You need to do some preprocessing on the raw datasets.

  1. For UK, you need to convert it from WebGraph format into edgelist format first. Please follow the instruction in https://github.com/helgeho/HadoopWebGraph.
  2. For edge list of WB, AS, LJ, OK, UK, TW, you need to name the original file by rawData and prepare an undirected version graph named undirected, which will be used in subgraph query experiment.
  3. For IMDB, it needs to be preprocessed with imdbpy3 package, which can be downloaded in https://bitbucket.org/alberanid/imdbpy/get/5.0.zip
  4. After you have prepared all datasets, put all dataset in HDFS.
  5. For all relations of IMDB, you need to put it under a folder named imdb
  6. For all relations (i.e., directed and undirected ) of a graph dataset (e.g., WB), you need to put it under a folder (e.g., wb). Please name the folders of the graph datasets WB, AS, LJ, OK, UK, TW as wb, as, soc-lj, ok, uk tw respectively.

Scripts for Testing

There are several scripts included in "/script" folder fro helping you running Secco in the distributed environment.

runSpark-yarn.sh: script for submitting spark program to yarn
upload.sh: script for uploading relevant jar packages and datasets to the remote cluters
test.sh: script that contains test in the paper

To correctly run the scripts, you need to modify the scripts based on your own computer's and clusters' settings.

  1. put files, e.g., datasets, you want to upload to cluster under script/upload, and modify upload.sh by replacing Cluster with your own clusters folder address. The compile jar file (Secco-assembly-0.1.jar) will be uploaded by default.
  2. modify test.sh by assiging DataLocation, e.g., XXX/dataset with the location you stored datasets in HDFS.
  3. modify runSpark-yarn.sh by replacing $SPARK_HOME with your own spark installation address.

Run Test

We've prepare a compiled jar package, Secco-assembly-0.1.jar, so that you can use test Secco without import the project and compiling it.

To run the experiments in the paper:

  1. On local machine, cd to folder that contains Secco

  2. On local machine, execute script/upload.sh to upload jar and datasets

  3. In cluster, execute test.sh with selective commands uncommented.
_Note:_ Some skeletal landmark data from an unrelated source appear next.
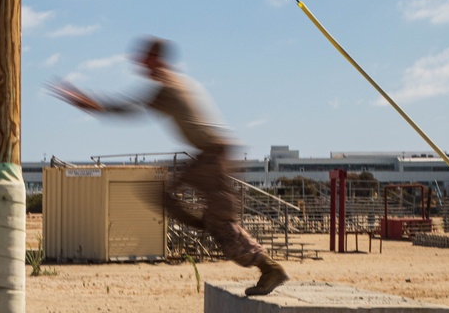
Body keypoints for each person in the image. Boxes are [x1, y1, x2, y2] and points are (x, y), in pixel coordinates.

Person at [50, 37, 289, 296]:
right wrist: (93, 105)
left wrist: (91, 105)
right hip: (206, 156)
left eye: (145, 57)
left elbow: (126, 107)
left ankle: (268, 267)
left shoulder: (167, 87)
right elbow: (128, 106)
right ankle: (212, 227)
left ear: (157, 59)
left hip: (213, 155)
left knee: (216, 220)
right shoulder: (172, 84)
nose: (139, 62)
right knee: (166, 196)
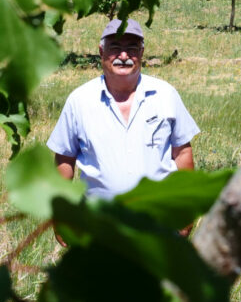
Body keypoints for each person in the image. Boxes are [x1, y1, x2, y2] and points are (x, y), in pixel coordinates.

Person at [47, 17, 198, 204]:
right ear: (102, 51)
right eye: (115, 48)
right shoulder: (80, 101)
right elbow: (64, 159)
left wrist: (186, 212)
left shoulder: (166, 95)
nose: (124, 56)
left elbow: (183, 153)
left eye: (132, 49)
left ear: (142, 52)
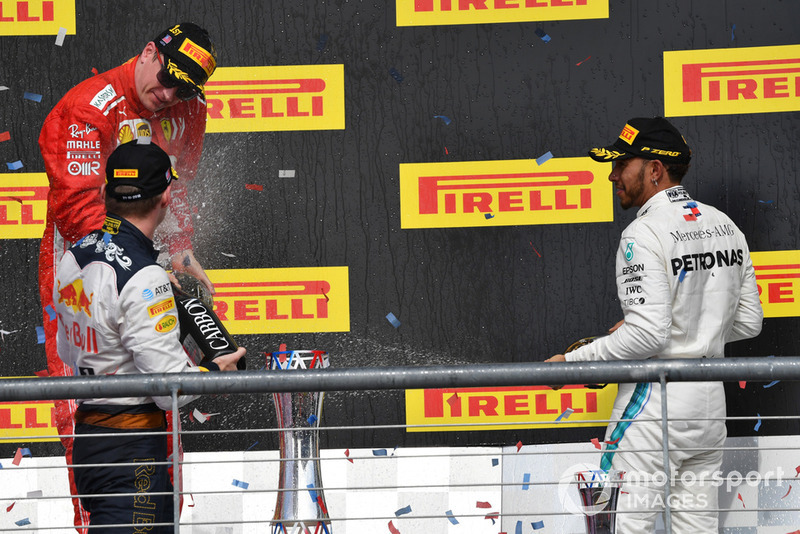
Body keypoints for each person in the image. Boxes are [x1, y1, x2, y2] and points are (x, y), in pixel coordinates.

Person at [38, 22, 217, 528]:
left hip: (147, 262)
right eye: (166, 79)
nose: (169, 95)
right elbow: (78, 217)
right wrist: (150, 264)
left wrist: (179, 251)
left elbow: (176, 190)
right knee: (86, 408)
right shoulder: (86, 109)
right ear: (147, 52)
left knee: (163, 398)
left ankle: (159, 524)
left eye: (183, 88)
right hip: (81, 272)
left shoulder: (189, 107)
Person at [546, 117, 763, 533]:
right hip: (709, 408)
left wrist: (573, 360)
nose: (612, 175)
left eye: (622, 163)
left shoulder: (642, 233)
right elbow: (750, 322)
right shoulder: (726, 227)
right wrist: (686, 328)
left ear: (654, 169)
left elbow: (648, 334)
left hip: (655, 407)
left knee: (623, 527)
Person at [54, 140, 246, 533]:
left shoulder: (74, 255)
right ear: (165, 197)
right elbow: (167, 388)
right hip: (132, 447)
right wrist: (214, 369)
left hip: (91, 438)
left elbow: (67, 349)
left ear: (105, 193)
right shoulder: (145, 276)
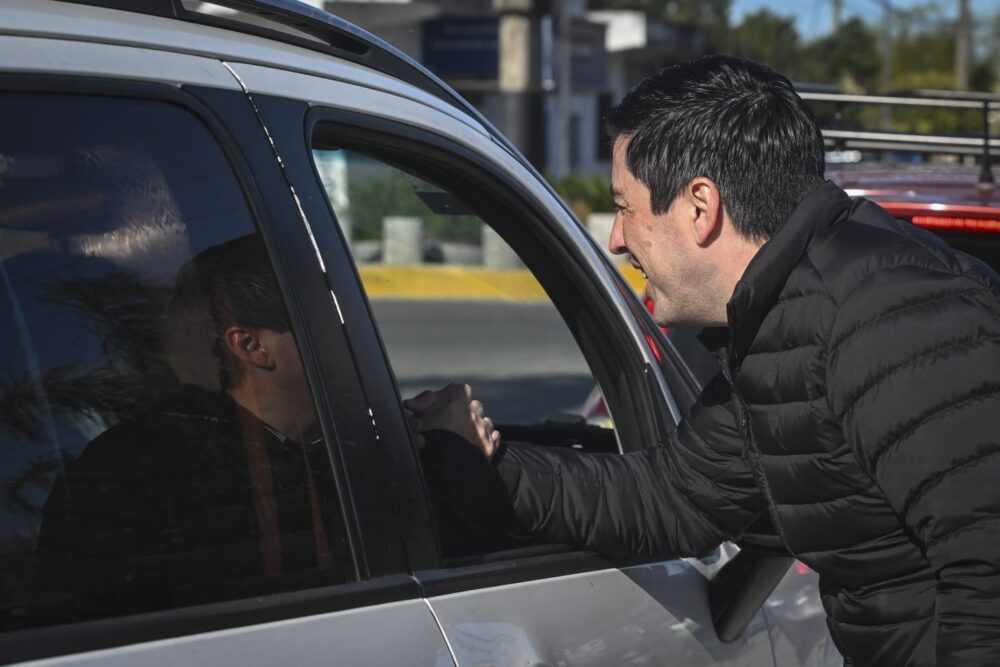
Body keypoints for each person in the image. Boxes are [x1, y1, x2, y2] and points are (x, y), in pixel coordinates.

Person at [407, 55, 1000, 666]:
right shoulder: (781, 322)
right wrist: (485, 464)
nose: (616, 237)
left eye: (625, 206)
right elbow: (678, 498)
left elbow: (987, 576)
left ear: (699, 206)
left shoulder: (897, 316)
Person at [32, 234, 499, 624]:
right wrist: (459, 463)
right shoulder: (135, 478)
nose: (355, 338)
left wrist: (447, 453)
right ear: (252, 346)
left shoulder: (348, 442)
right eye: (329, 323)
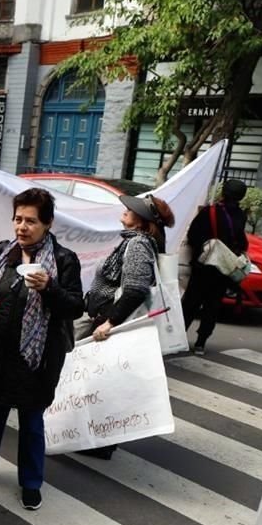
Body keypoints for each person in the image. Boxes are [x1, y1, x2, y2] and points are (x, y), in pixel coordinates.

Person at [0, 188, 83, 511]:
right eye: (18, 219)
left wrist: (49, 288)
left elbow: (74, 307)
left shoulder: (64, 260)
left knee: (31, 423)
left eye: (31, 221)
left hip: (36, 359)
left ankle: (31, 483)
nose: (22, 227)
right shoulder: (4, 252)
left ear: (48, 223)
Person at [77, 192, 175, 459]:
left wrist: (110, 323)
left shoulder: (139, 244)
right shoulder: (132, 242)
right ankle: (94, 438)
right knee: (100, 383)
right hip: (104, 321)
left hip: (108, 326)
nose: (125, 210)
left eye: (131, 209)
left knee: (101, 384)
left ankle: (100, 444)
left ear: (142, 221)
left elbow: (135, 290)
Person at [181, 179, 248, 355]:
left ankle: (179, 338)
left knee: (190, 304)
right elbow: (242, 242)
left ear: (223, 192)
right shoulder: (241, 215)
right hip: (223, 270)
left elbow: (193, 235)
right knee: (212, 305)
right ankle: (201, 343)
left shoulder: (209, 212)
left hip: (203, 268)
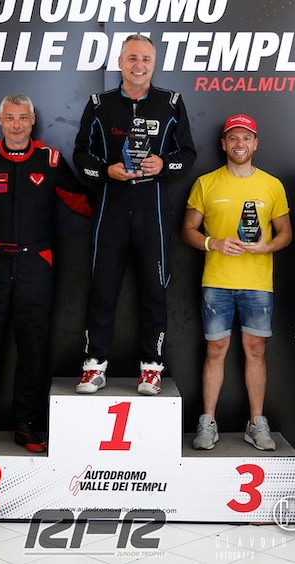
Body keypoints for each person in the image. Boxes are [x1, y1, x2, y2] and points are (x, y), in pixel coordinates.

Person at [0, 93, 90, 453]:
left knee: (33, 347)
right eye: (10, 118)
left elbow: (82, 201)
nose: (17, 125)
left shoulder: (50, 160)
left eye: (23, 118)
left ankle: (26, 425)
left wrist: (120, 201)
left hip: (35, 265)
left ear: (33, 121)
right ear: (0, 120)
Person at [73, 34, 196, 396]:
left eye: (145, 59)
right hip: (110, 208)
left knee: (154, 290)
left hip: (151, 210)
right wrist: (106, 170)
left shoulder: (171, 103)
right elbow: (81, 155)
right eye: (131, 58)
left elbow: (187, 154)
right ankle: (94, 365)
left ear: (154, 64)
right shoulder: (100, 104)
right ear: (120, 63)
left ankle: (152, 369)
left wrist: (163, 164)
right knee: (102, 289)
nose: (138, 65)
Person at [181, 114, 292, 451]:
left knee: (256, 350)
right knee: (215, 350)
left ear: (255, 143)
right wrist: (212, 242)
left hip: (257, 283)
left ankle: (256, 422)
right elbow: (188, 230)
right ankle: (208, 422)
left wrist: (266, 246)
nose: (239, 144)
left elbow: (286, 234)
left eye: (246, 138)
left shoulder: (272, 185)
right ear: (223, 144)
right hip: (217, 281)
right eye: (233, 138)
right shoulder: (206, 183)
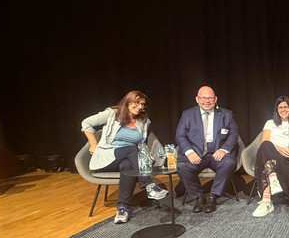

    1. For Subgraph Query, you need to uncomment SimpleSubgraphQueryJob and SimpleSubgraphQueryJob in test.sh

    2. For SQL Query, you need to uncomment ComplexOLAPQueryJob in test.sh

    3. For Graph Analytic Query, you need to uncomment SimpleGraphAnalyticJob and ComplexGraphAnalyticJob in test.sh

    4. For Workload Experiment Query,

      1. you need to uncomment WorkloadExpJob in test.sh

      2. you need to modify configuration files /Secco/src/main/resources/reference.conf

        1. setting
        secco.optimizer.estimator = Histogram // select from "Exact", "Naive", "Histogram"
        secco.optimizer.exact_cardinality_mode = provided // select from "provided" and "computed"
        secco.optimizer.enable_only_decouple_optimization = true // if only enable decoupled related optimizations
        secco.optimizer.enable_early_aggregation_optimization = false // if enable early aggregate optimizations
        
      3. recompile secco project by typing sbt assembly in root folder of Secco

      4. upload recompiled jar to cluster.